━━━ TEXT SHOWN ━━━

To increase self-esteem, teachers and parents were told to praise whatever students did and to make excuses for failure. Competition and ranking were eliminated from classrooms and everyone on the sports field received a trophy. All they had to do was show up. The goal was to make children feel good about themselves and, of course, to build their self-esteem.

This "everyone is a winner" mentality has been proven wrong again and again. It turns out that self-esteem isn't a precursor of success; it comes from navigating one's way through setbacks, learning from failure and having the grit to persevere. In a New York Times article "Losing is Good for You," Ashley Merriman, author of Nutureshock, writes:

When children make mistakes, our job should not be to spin those losses into decorated victories. Instead, our job is to help kids overcome setbacks, to help them see that progress over time is more important than a particular win or loss, and to help them graciously congratulate the child who succeeded when they failed. To do that, we need to refuse all the meaningless plastic and tin destined for landfills. We have to stop letting the Trophy-Industrial Complex run our children's lives.

One strategy to overcome the Trophy Industrial Complex is to encourage healthy competition. This is not an oxymoron. Competition can bring out the best in both children and adults.

One of my favorite examples is the relationship between Braque and Picasso. They were simultaneously friends and competitors. The Metropolitan Museum of Art's extraordinary Cubism exhibit beautifully captures their friendly rivalry. From 1909 to 1911 they spent almost every evening together. As Picasso described:

Each of us HAD to see what the other had done during the day. We criticized each other's work. A canvas wasn't finished until both of us felt it was.

They spent the summer of 1912 in the South of France. Braque waited for Picasso to return to Paris before incorporating the fake wood wallpaper he had found at a nearby shop into his work. The series of "faux-bois" collages represented a turning point in Cubism. Picasso was awed and inspired when he finally had the opportunity to see them. As Braque describes:

After having made the papier collé, I felt a great shock and it was an even greater shock to Picasso when I showed it to him.

As Braque and Picasso's relationship highlights, healthy competition can inspire and motivate greatness.

Bottom line: Embrace quality competitors who push you to the limit.

━━━ DATASET CONTENT ━━━

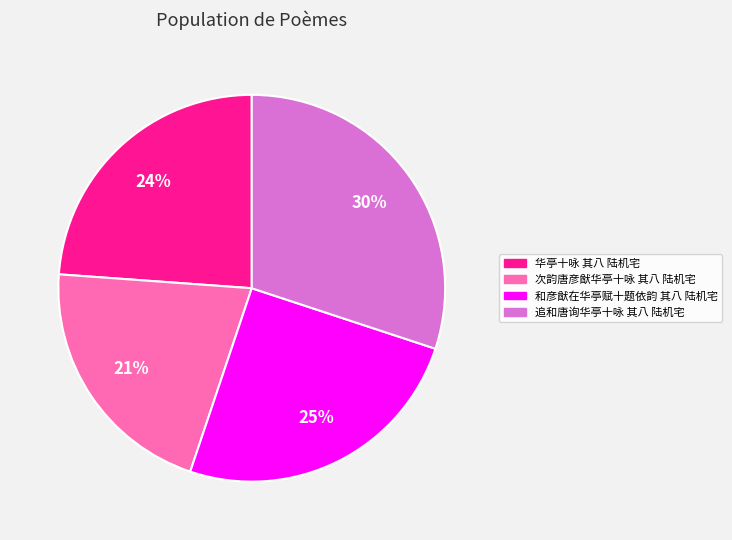

Which category has the biggest portion of the pie?

追和唐询华亭十咏 其八 陆机宅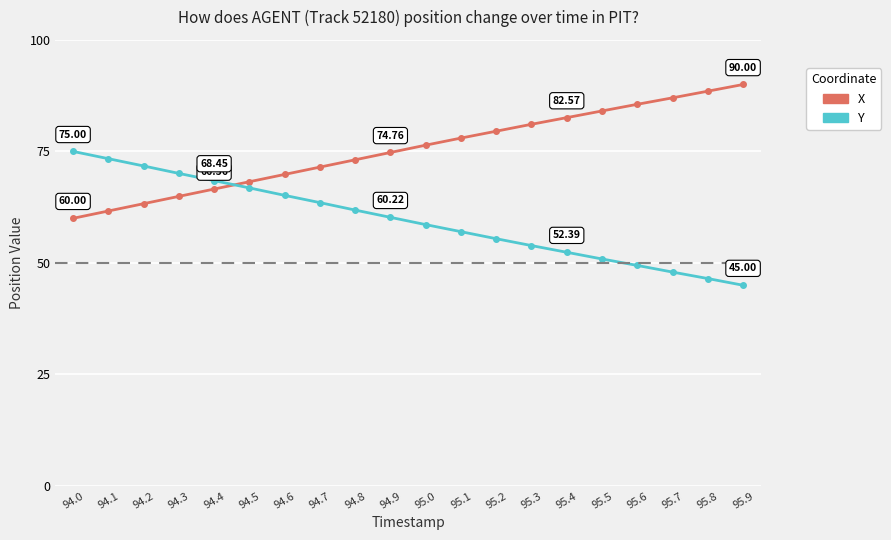

How many values in the Y series are below 60?

10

━━━

## QUESTIONS
- a) Translate this sentence from the passage on healthy competition into Spanish: "Competition can bring out the best in both children and adults."
- b) Pull out the portion of the passage on healthy competition that runs from "Each of us HAD" up to and including "and motivate greatness.".
The data come from a source separate from the passage on healthy competition.

## REPLIES
- a) La competencia puede sacar lo mejor tanto de los niños como de los adultos.

- b)
Each of us HAD to see what the other had done during the day. We criticized each other's work. A canvas wasn't finished until both of us felt it was.

They spent the summer of 1912 in the South of France. Braque waited for Picasso to return to Paris before incorporating the fake wood wallpaper he had found at a nearby shop into his work. The series of "faux-bois" collages represented a turning point in Cubism. Picasso was awed and inspired when he finally had the opportunity to see them. As Braque describes:

After having made the papier collé, I felt a great shock and it was an even greater shock to Picasso when I showed it to him.

As Braque and Picasso's relationship highlights, healthy competition can inspire and motivate greatness.